Nos Estados Unidos, os preços do milho estão altos por muitos dos mesmos motivos pelos quais a maioria dos outros produtos e serviços são caros hoje: inflação. Para os agricultores, os custos crescentes de maquinário, sementes e terras agrícolas prejudicaram seus resultados. “Quando você olha para o maior diferencial no custo de produção de milho nos EUA em relação ao Brasil, África do Sul ou Argentina, provavelmente é a terra”, diz Frayne Olson. O preço por acre de terra em Iowa, o maior estado produtor de milho dos EUA, aumentou 29% em 2021 e mais 17% em 2022, o maior já registrado.
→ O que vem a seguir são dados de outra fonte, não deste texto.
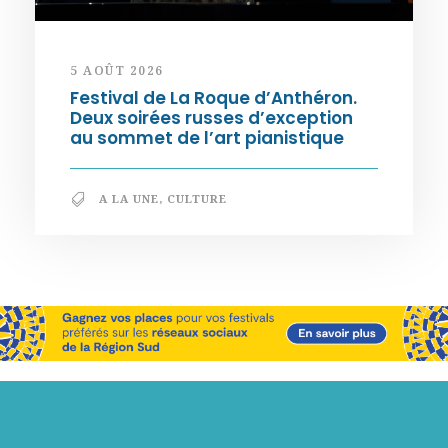
5 AOÛT 2026
Festival de La Roque d’Anthéron.
Deux soirées russes d’exception
au sommet de l’art pianistique
A LA UNE
,
CULTURE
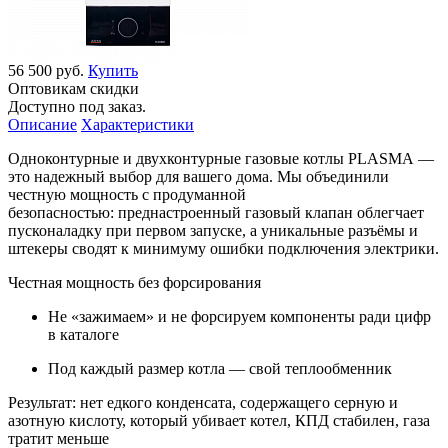
56 500 руб.
Купить
Оптовикам скидки
Доступно под заказ.
Описание
Характеристики
Одноконтурные и двухконтурные газовые котлы PLASMA —
это надежный выбор для вашего дома. Мы объединили
честную мощность с продуманной
безопасностью: преднастроенный газовый клапан облегчает
пусконаладку при первом запуске, а уникальные разъёмы и
штекеры сводят к минимуму ошибки подключения электрики.
Честная мощность без форсирования
Не «зажимаем» и не форсируем компоненты ради цифр
в каталоге
Под каждый размер котла — свой теплообменник
Результат: нет едкого конденсата, содержащего серную и
азотную кислоту, который убивает котел, КПД стабилен, газа
тратит меньше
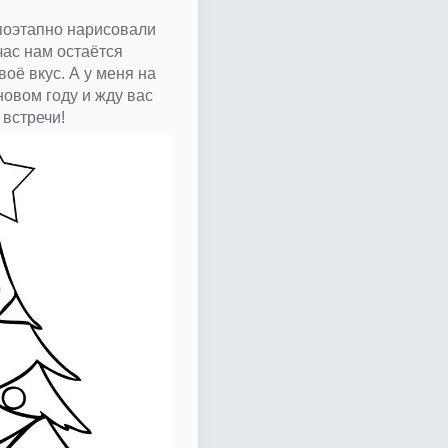
 поэтапно нарисовали
час нам остаётся
воё вкус. А у меня на
новом году и жду вас
 встречи!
Em Illinois, o segundo maior produtor de milho, o aluguel da terra atingiu preços recordes no ano passado. Economistas dizem, porém, que a ascensão do Brasil não deve ter grande impacto no dia a dia dos americanos – a agricultura não tem o mesmo peso econômico de décadas atrás. “A agricultura é importante – o abastecimento de alimentos é crítico – mas não é uma grande parte de toda a economia”, diz Olson.
O agricultor Scott Haerr, por sua vez, diz que não planeja reduzir o número de hectares de milho que planta, já que o custo de fertilizantes e combustível diminuiu em relação às altas do ano passado. “Mas estamos prontos para pivotar, se precisarmos”, diz ele. Ele acredita que há pouco a ser feito para impedir a rápida ascensão do Brasil, mas isso não significa que os agricultores americanos estejam fora do jogo de exportação. “A Indonésia não está importando milho no momento, mas seu potencial de crescimento para o etanol (produzido a partir do milho) é enorme”, diz ele. No início deste ano, ele e outros produtores de milho de Ohio visitaram os países do Sudeste Asiático para ouvir em primeira mão o que os compradores querem. “Precisamos ter certeza de que estamos tentando desenvolver novos mercados”, diz ele.